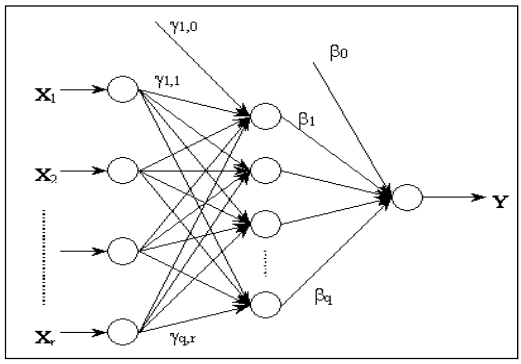
Figure 3. General representation of the network execution process.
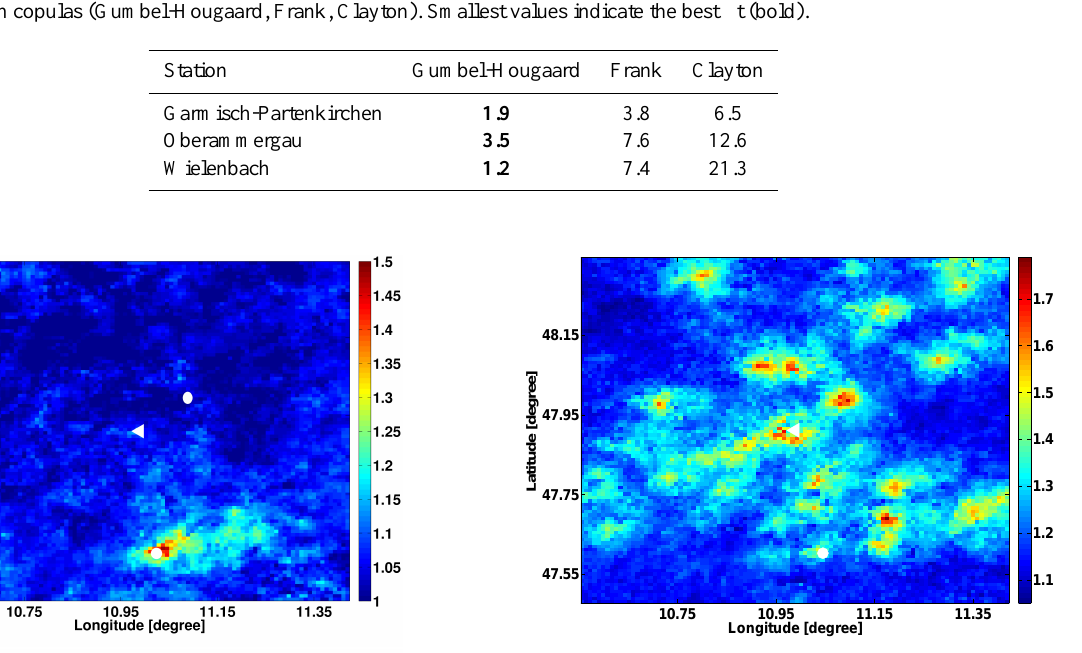
Fig. 7: Maximum Theta map derived from all gauge sta- tions in the domain.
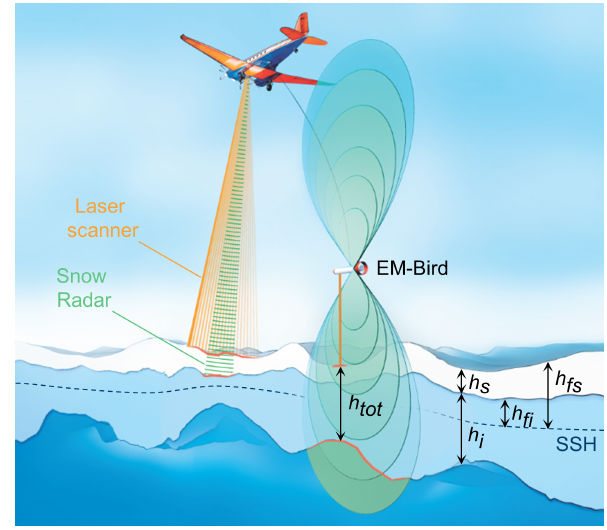
Figure 1. Sketch of the IceBird sea-ice campaign setup with the EM-Bird (black text), the laser scanner (orange), and the Snow Radar (green). Different components of sea ice are highlighted in the cross section: total (ice + snow) thickness ( h tot ), snow depth ( h s ), sea-ice thickness ( h i ), sea-ice freeboard ( h fi ), and snow free- board ( h fs ). SSH stands for local sea-surface height, depicted by the blue dashed line. Adapted with annotations from the graphic by Alfred Wegener Institute/Martin Künsting CC-BY 4.0.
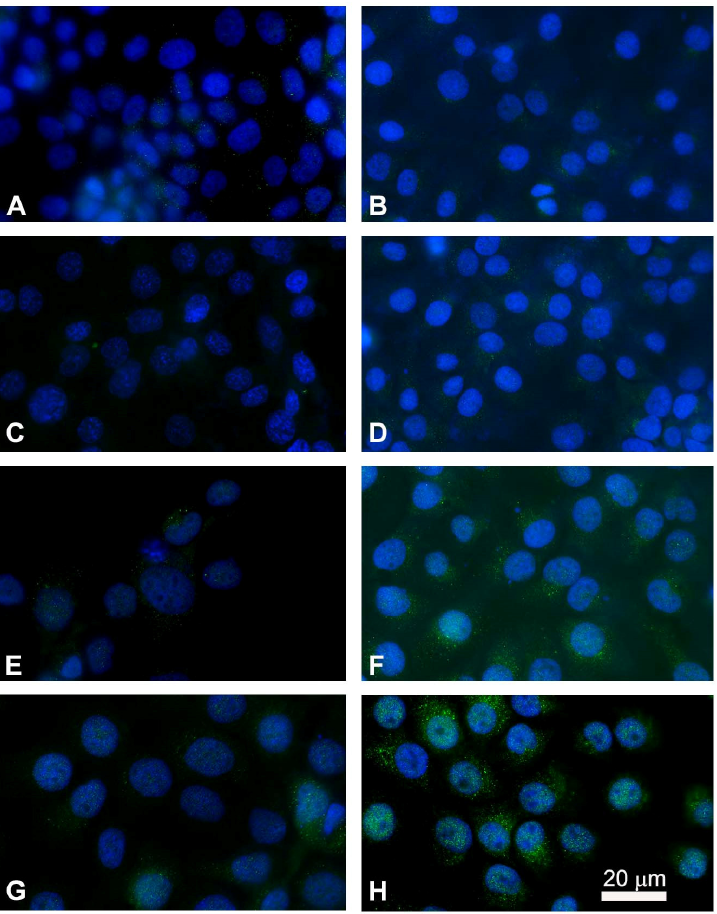
Figure 9. Immunostaining of cytochrome c with nuclear Hoechst staining in FaDu cells (left panel) and in CAL 27 cells (right panel). Intracellular distribution of cytochrome c (green) and nuclei localization (blue) were performed by fluorescence microscopy. ( A , B ) Untreated cells; ( C , D ) single electroporated cells; ( E , F ) cells treated with MMC alone (5 µM for 24 h); ( G , H ) cells treated with the combined therapy (EP + MMC). Point structures in green, localized in the cytoplasm, highlight the cytochrome c released.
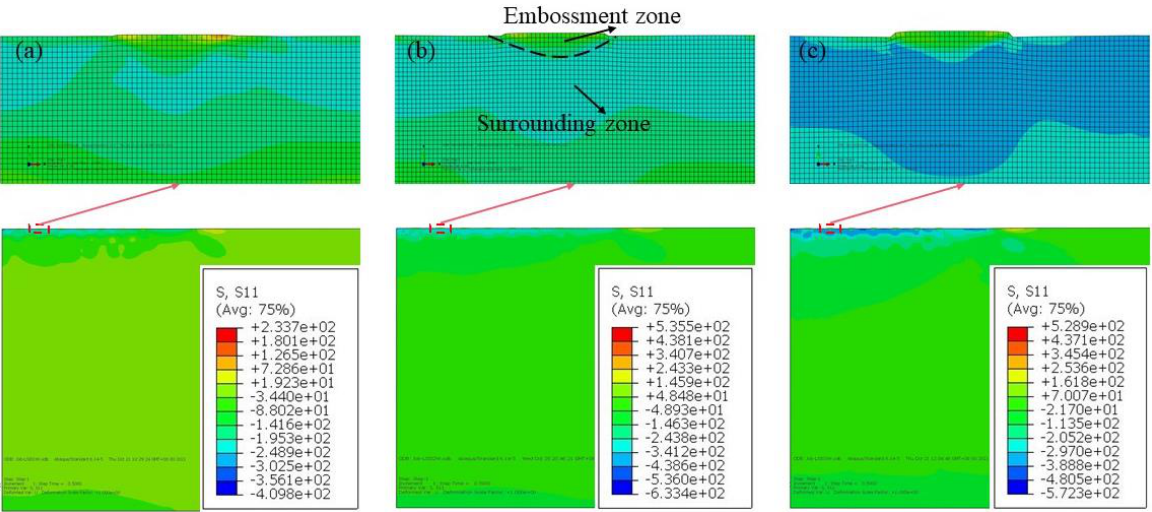
Figure 8. Residual stress distributions inside the sample and around the specific embossment at different peak pressures: ( a ) 3 GPa, ( b ) 4 GPa and ( c ) 5 GPa.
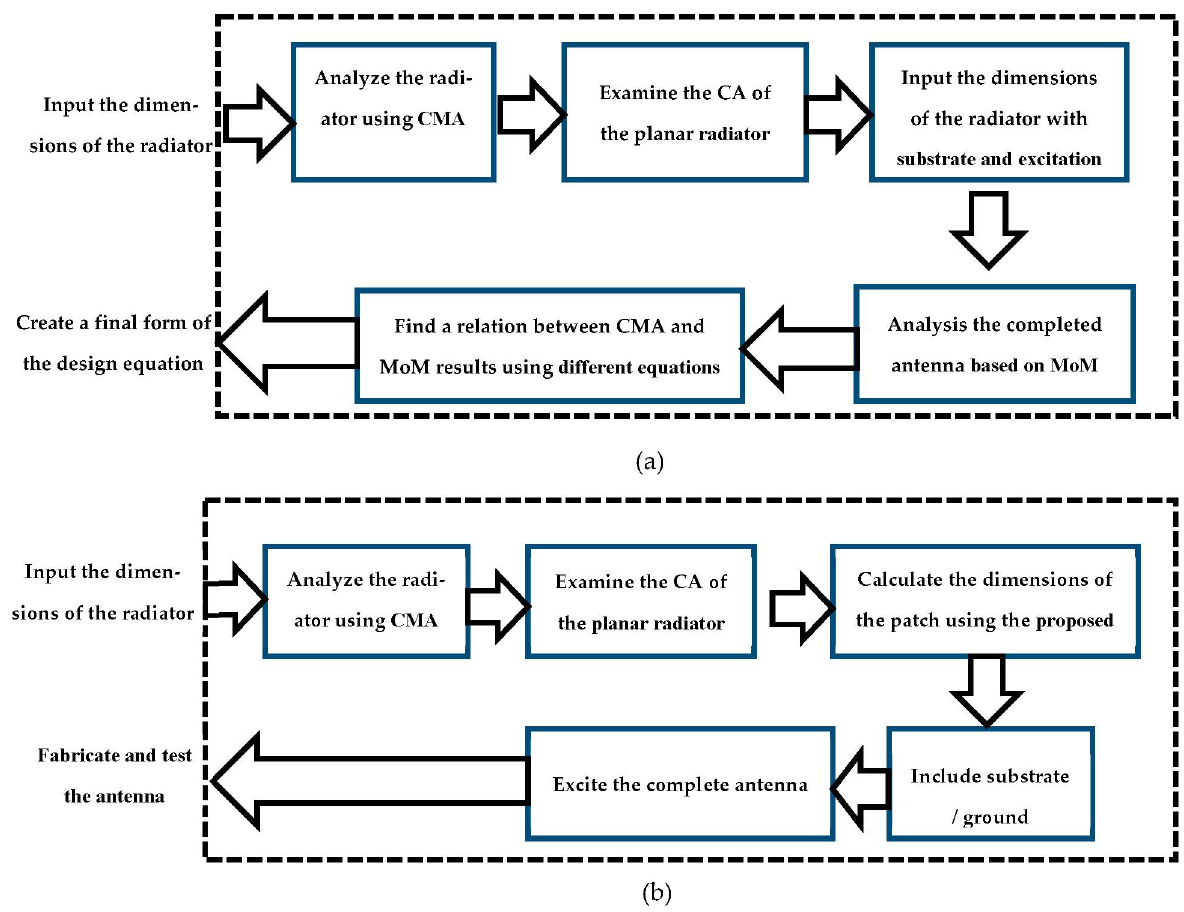
Figure 2. ( a ) Generation of the formula, and ( b ) design procedure using the proposed formula.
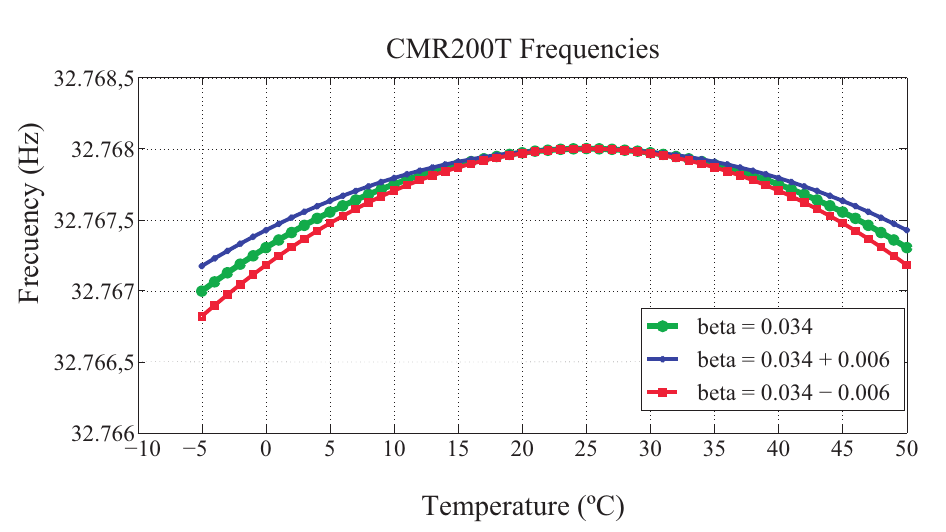
Figure 2. Clock skew in Citizen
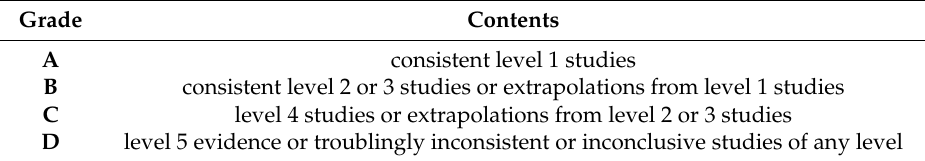
Table 3. Grades of Recommendation (Oxford Centre for Evidence-based Medicine—March 2009)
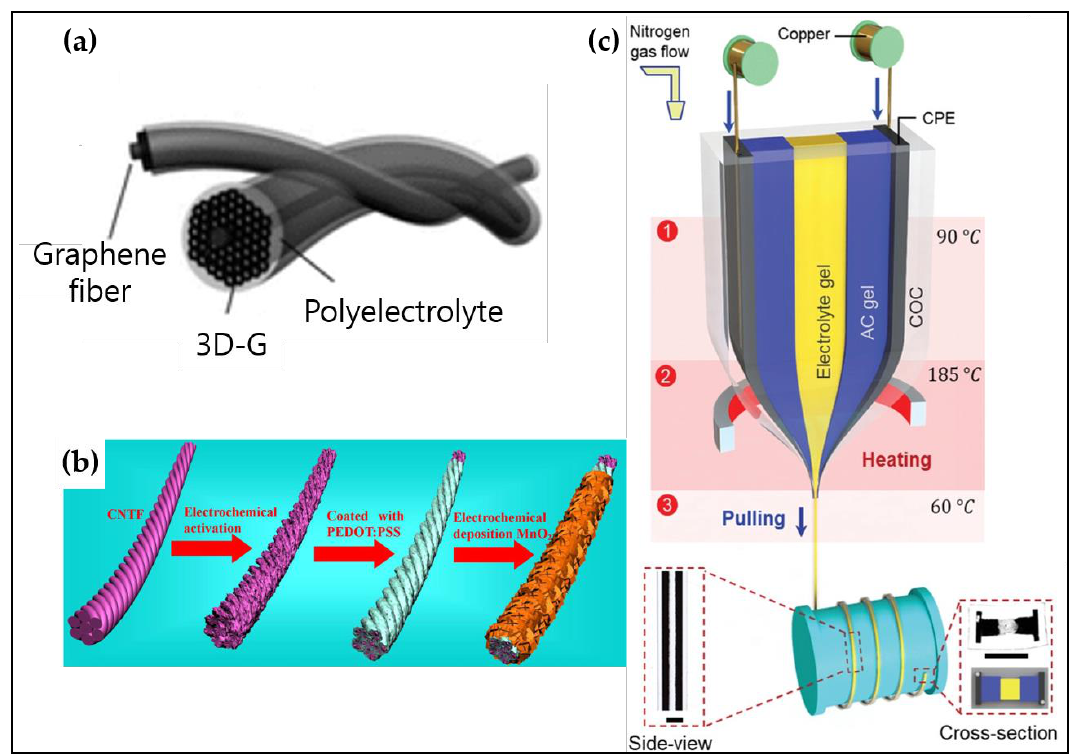
Figure 8. Schematic illustration of representative fiber-based supercapacitors. ( a ) Carbon-based supercapacitor fiber. Reproduced with permission from [146], Copyright (2013), Wiley. ( b ) Metal oxide-based supercapacitor fiber. Reproduced with permission from [49], Copyright (2017), Elsevier Ltd. ( c ) The longest supercapacitor fiber fabricated by the TDP. Reproduced with permission from [53], Copyright (2020), Wiley.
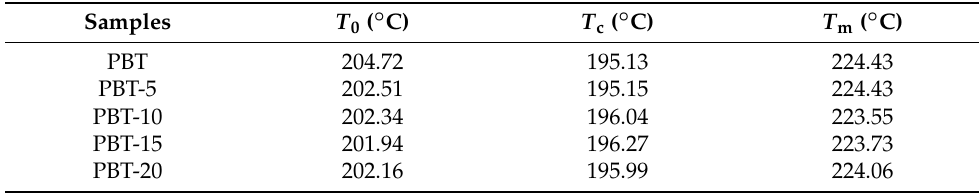
Table 2. The thermal parameters from the DSC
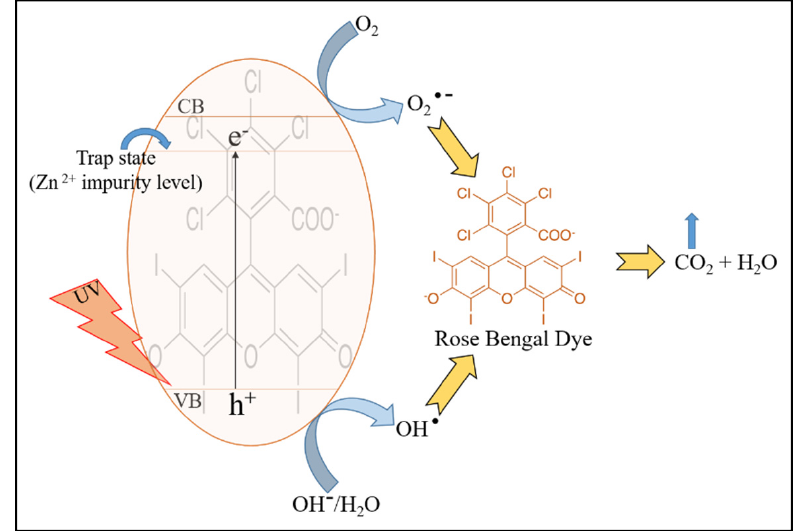
Figure 7. Proposed photocatalytic mechanism in α -Fe 2 O 3 for degrading RB dye. Crystals 2020 , 10 , x FOR PEER REVIEW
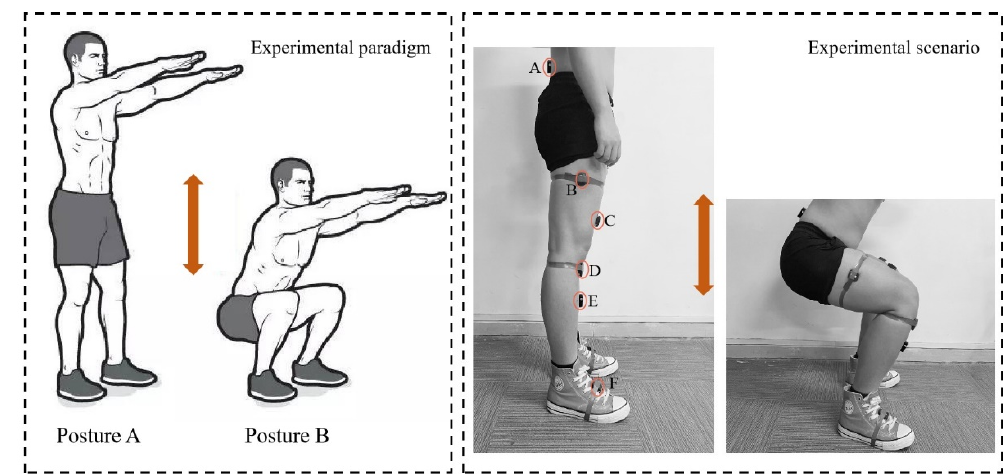
Figure 2. Fixed-length weightless lower-body squat exercise test.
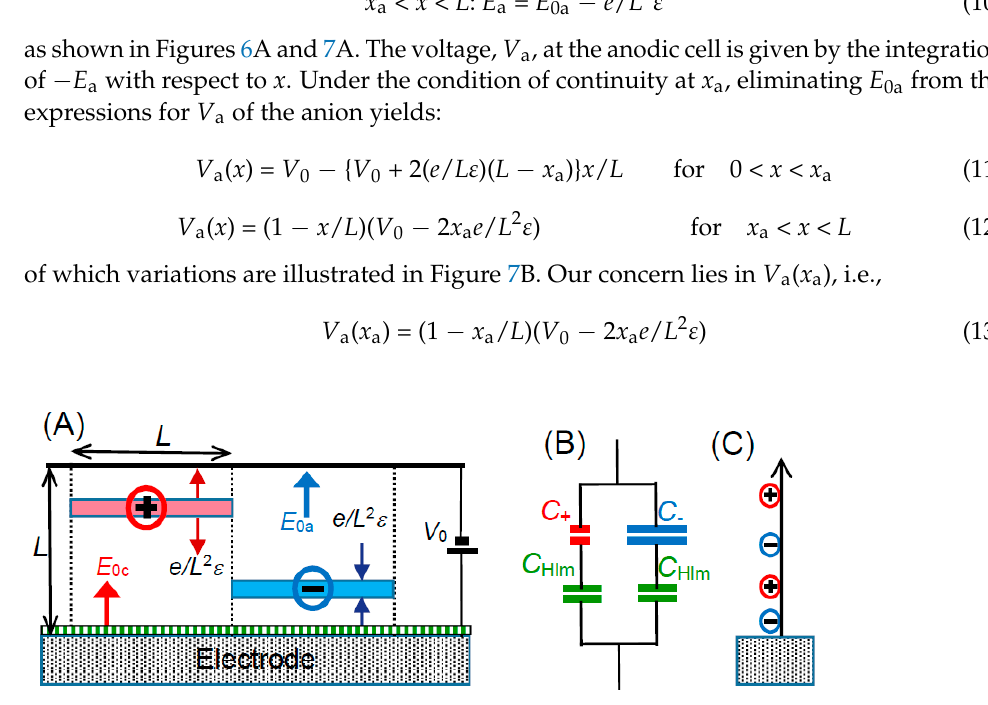
Figure 7. Profiles of ( A ) the electric fields and ( B ) the voltages along the axis (x) perpendicular to the electrode, where x a and x c are location of an anion and a cation. We determine x a by balance of the electric energy eV a ( x a ) with the thermal energy with the help of the canonical ensemble. The probability of the anion at x is expressed by exp[ − ( − e ) V a ( x a )/ k B T ] for the Boltzmann constant, k B . Since values of x a can vary from 0 to L , the partition function is given by: Z a =  0 L exp( eV a ( x a )/ k B T )d x a / L =  01 exp[ Φ (1 − z )(1 − z / Λ )]d z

(EXERCISE BRIEF):
From the material above, copy everything exactly but the pictures.

(ANSWER TO THIS PROBLEM):
Figure 3. General representation of the network execution process.
Fig. 7: Maximum Theta map derived from all gauge sta- tions in the domain.
Figure 1. Sketch of the IceBird sea-ice campaign setup with the EM-Bird (black text), the laser scanner (orange), and the Snow Radar (green). Different components of sea ice are highlighted in the cross section: total (ice + snow) thickness ( h tot ), snow depth ( h s ), sea-ice thickness ( h i ), sea-ice freeboard ( h fi ), and snow free- board ( h fs ). SSH stands for local sea-surface height, depicted by the blue dashed line. Adapted with annotations from the graphic by Alfred Wegener Institute/Martin Künsting CC-BY 4.0.
Figure 9. Immunostaining of cytochrome c with nuclear Hoechst staining in FaDu cells (left panel) and in CAL 27 cells (right panel). Intracellular distribution of cytochrome c (green) and nuclei localization (blue) were performed by fluorescence microscopy. ( A , B ) Untreated cells; ( C , D ) single electroporated cells; ( E , F ) cells treated with MMC alone (5 µM for 24 h); ( G , H ) cells treated with the combined therapy (EP + MMC). Point structures in green, localized in the cytoplasm, highlight the cytochrome c released.
Figure 8. Residual stress distributions inside the sample and around the specific embossment at different peak pressures: ( a ) 3 GPa, ( b ) 4 GPa and ( c ) 5 GPa.
Figure 2. ( a ) Generation of the formula, and ( b ) design procedure using the proposed formula.
Figure 2. Clock skew in Citizen
Table 3. Grades of Recommendation (Oxford Centre for Evidence-based Medicine—March 2009)
Figure 8. Schematic illustration of representative fiber-based supercapacitors. ( a ) Carbon-based supercapacitor fiber. Reproduced with permission from [146], Copyright (2013), Wiley. ( b ) Metal oxide-based supercapacitor fiber. Reproduced with permission from [49], Copyright (2017), Elsevier Ltd. ( c ) The longest supercapacitor fiber fabricated by the TDP. Reproduced with permission from [53], Copyright (2020), Wiley.
Table 2. The thermal parameters from the DSC
Figure 7. Proposed photocatalytic mechanism in α -Fe 2 O 3 for degrading RB dye. Crystals 2020 , 10 , x FOR PEER REVIEW
Figure 2. Fixed-length weightless lower-body squat exercise test.
Figure 7. Profiles of ( A ) the electric fields and ( B ) the voltages along the axis (x) perpendicular to the electrode, where x a and x c are location of an anion and a cation. We determine x a by balance of the electric energy eV a ( x a ) with the thermal energy with the help of the canonical ensemble. The probability of the anion at x is expressed by exp[ − ( − e ) V a ( x a )/ k B T ] for the Boltzmann constant, k B . Since values of x a can vary from 0 to L , the partition function is given by: Z a =  0 L exp( eV a ( x a )/ k B T )d x a / L =  01 exp[ Φ (1 − z )(1 − z / Λ )]d z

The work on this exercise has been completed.